By Domino Data Lab on December 19, 2018 in
Being a manager anywhere is hard, yet overseeing a data science team can be especially challenging. Roles are still in flux, turnover is high, and companies are ironing out the best ways for teams to function. And being a technical whiz doesn’t necessarily prepare you to manage others.
On a panel discussion at the recent Rev summit for data science leaders, three experts shared their tips for hiring, retaining, and nurturing data science talent. Whether you’re managing a data science team today, preparing to launch one, or hope to do so in the future, their insights will make you a better leader.
Hire The Right People
- Recruit leaders first. If you start with a junior hire or someone fresh from academia, they’re likely to feel lost and frustrated without mentorship. Michelangelo D’Agostino, senior director of data science at ShopRunner, suggested installing a more experienced person first to give the team direction.
- Choose managers carefully. Don’t just focus on technical talent and experience. The panelists agreed that humility, curiosity and an ability to listen and take feedback are crucial traits for a senior role. “Someone who’s going to be in charge has to know they don’t have all the good ideas or all the answers,” D’Agostino said. He suggested asking prospective hires to describe a situation in which they failed and how they would avoid repeating it to gauge capacity for self-reflection.

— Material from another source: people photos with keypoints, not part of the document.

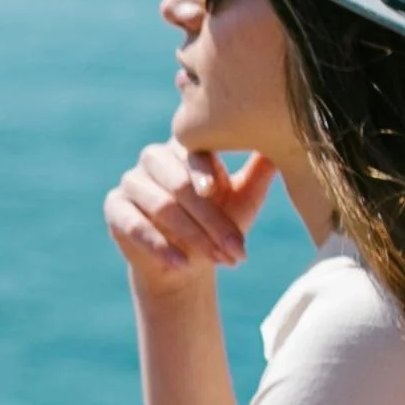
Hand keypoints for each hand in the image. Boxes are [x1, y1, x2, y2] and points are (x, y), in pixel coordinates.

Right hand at [104, 142, 273, 297]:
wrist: (186, 262)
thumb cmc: (218, 224)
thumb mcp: (244, 198)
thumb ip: (261, 170)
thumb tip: (289, 140)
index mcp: (185, 146)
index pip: (193, 150)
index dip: (206, 170)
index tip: (220, 190)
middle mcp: (154, 158)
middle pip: (178, 183)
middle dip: (209, 220)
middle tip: (236, 249)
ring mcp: (131, 181)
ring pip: (161, 206)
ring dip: (192, 237)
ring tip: (219, 260)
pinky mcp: (115, 208)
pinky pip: (134, 225)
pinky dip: (160, 247)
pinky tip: (182, 264)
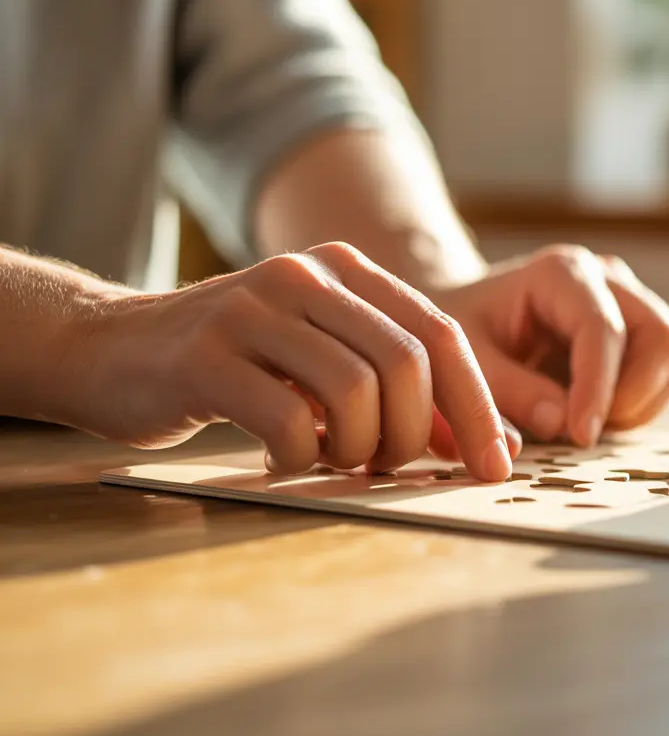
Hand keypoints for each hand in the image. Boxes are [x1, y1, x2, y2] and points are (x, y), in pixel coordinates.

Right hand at [72, 243, 518, 478]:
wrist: (107, 348)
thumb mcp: (321, 361)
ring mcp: (253, 310)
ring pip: (356, 391)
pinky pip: (290, 421)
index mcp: (345, 270)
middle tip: (388, 465)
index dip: (477, 406)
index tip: (495, 465)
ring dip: (359, 448)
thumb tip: (483, 442)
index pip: (441, 334)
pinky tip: (283, 456)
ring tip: (332, 457)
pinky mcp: (206, 356)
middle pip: (408, 362)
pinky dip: (302, 457)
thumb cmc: (234, 367)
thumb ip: (396, 388)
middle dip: (417, 434)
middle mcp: (305, 276)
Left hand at [428, 245, 668, 446]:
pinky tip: (596, 413)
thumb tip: (561, 423)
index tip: (580, 435)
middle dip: (632, 394)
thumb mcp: (463, 360)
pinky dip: (641, 404)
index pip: (603, 328)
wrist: (468, 316)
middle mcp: (607, 279)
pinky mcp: (640, 332)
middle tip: (584, 430)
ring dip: (639, 402)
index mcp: (561, 273)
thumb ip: (509, 391)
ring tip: (583, 421)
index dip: (598, 387)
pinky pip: (668, 373)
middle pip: (661, 336)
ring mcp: (631, 303)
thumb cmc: (462, 333)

- Rethink data challenges. Given the competitive hiring landscape, onerous take-home tests can screen out qualified candidates and create a tense, exam-like atmosphere. You don’t need these challenges to make strong hires, said Patrick Phelps, lead data scientist at Insight Data Science. “It’s really hard to scale…[and] it takes a huge amount of time to grade,” he said. “I’d rather just put a good data scientist on my team in a room with them for an hour.” If you do include a challenge, D’Agostino suggests having candidates complete a coding exercise in the office and talk through it as in an informal code review.
Retain Your Talent
- Don’t oversell the role. Half of data scientists stay at their jobs for two years or less. To reduce turnover, be truthful about the position you’re hiring for, advised Conor Jensen, customer success manager at Domino. “Be very realistic upfront about what the role is, what the pain is going to be, where you think the impact is going to be, and what the timeline looks like,” he said. “A lot of times we get very excited about what we’re going to accomplish as data scientists, and we can get a little ahead of ourselves.”
- Understand team members’ motivations. Jensen recommended taking time to discover each employee’s goals, interests and personal incentives. Then you can pair them with rewarding projects and recognize accomplishments in a meaningful way.
- Offer support. “Data science can be a discipline of failures: Models fail, processes fail, data sources turn out to be terrible,” Phelps said. He suggested offering positive reinforcement and reminding team members that it can take years to see an impact. Jensen also suggested breaking problems into manageable chunks so employees aren’t intimidated by an overwhelming project.
- Create learning opportunities. Data scientists often leave their jobs because they’re bored, observed D’Agostino. If core projects aren’t cutting-edge, he suggested creating opportunities for team members to learn new things, such as a weekly lunch to discuss the latest research or occasional hackathons to test a new software framework or computational technique.
Nurture Successful Teams
- Build bridges to other stakeholders. Avoid friction and crossed wires by opening communication channels with other teams. Phelps suggested putting a data scientist and product manager in a room for an hour before each new project to ensure they’re on the same page. Jensen added that making data scientists attend meetings without their laptops can force them to communicate with other stakeholders. Giving data scientists opportunities to explain their work to engineers, product managers, and others can also build communication, said D’Agostino.
- Track performance. use a template to keep track of what you discussed, the objectives you set, and the feedback you gave during one-on-one meetings with your reports, Phelps advised. Relying on your memory won’t work.
- Aim to take projects to production.Preparing teams to deploy “their own API services and productionalize code…helps you move faster, and you don’t get blocked on engineering resources that might not be available,” D’Agostino said.
- Start on-call rotation. As teams get bigger, Phelps recommended setting up a weekly rotation of data scientists on call to fix models that break. That encourages better documentation and gives those not on-call time to focus on core projects.
Being A Good Leader
- Ask the dumb questions. Seemingly simple questions can open the door to identifying and solving fundamental problems, Phelps said.
- Always be learning.The panelists recommended reading prolifically to keep up with developments in this quickly evolving field. Consume not only technical material, but also insights about management and organizational psychology, Jensen suggested.
- Get out of the way, but not forever.If you’re a new manager, Phelps recommended stepping away from coding for three to six months. “Otherwise, you will never truly prioritize being a manager, and you’ll under-serve the team.” After that, feel free to tackle non-critical projects or those nobody else wants to do. “That way I get to do stuff, but I also get to see where the team is hiding the bodies today,” he said.